> **Provided entries**
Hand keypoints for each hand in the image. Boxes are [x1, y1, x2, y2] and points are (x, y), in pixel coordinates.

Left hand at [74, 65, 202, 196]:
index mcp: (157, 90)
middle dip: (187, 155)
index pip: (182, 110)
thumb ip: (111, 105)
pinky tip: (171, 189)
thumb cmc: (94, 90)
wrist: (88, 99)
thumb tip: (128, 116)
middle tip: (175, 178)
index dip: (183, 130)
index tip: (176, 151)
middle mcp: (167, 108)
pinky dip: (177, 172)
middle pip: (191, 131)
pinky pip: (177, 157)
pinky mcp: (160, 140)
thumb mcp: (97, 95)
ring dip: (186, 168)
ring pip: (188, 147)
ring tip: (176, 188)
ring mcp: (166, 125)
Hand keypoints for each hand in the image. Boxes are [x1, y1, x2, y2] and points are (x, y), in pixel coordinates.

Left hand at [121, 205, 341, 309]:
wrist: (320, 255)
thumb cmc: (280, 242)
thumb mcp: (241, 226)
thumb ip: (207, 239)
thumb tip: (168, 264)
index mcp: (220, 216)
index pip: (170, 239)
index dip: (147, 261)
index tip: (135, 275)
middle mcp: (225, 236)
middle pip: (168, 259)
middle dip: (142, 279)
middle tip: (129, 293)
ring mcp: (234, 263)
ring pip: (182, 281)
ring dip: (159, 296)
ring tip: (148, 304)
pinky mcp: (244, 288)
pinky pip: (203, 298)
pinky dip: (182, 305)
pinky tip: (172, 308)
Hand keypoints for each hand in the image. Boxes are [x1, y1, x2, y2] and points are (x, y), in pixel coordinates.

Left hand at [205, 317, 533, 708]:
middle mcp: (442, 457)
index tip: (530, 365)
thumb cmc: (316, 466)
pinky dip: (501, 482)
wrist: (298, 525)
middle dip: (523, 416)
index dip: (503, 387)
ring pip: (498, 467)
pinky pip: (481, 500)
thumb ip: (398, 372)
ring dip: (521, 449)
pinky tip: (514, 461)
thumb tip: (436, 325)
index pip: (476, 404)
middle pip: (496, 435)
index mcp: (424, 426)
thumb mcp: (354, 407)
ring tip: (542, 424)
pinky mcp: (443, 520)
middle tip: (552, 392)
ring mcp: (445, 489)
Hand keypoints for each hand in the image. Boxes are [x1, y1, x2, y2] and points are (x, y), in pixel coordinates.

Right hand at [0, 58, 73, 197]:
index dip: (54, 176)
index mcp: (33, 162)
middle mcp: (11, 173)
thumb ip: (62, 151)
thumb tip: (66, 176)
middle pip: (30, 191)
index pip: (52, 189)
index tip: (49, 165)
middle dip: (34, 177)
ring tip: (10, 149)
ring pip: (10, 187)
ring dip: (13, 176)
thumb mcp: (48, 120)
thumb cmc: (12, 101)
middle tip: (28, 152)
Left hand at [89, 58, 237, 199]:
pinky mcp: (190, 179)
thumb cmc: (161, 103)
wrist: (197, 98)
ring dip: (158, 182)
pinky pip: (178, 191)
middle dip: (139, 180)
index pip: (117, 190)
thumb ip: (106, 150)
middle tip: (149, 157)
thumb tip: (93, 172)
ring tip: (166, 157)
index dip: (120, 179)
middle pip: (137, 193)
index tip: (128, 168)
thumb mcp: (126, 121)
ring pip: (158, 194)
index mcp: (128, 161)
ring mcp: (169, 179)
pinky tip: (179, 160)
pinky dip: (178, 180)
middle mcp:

> **Task statement**
Find every line above that includes the word "Left" and report only how many there are.

> **Answer box**
4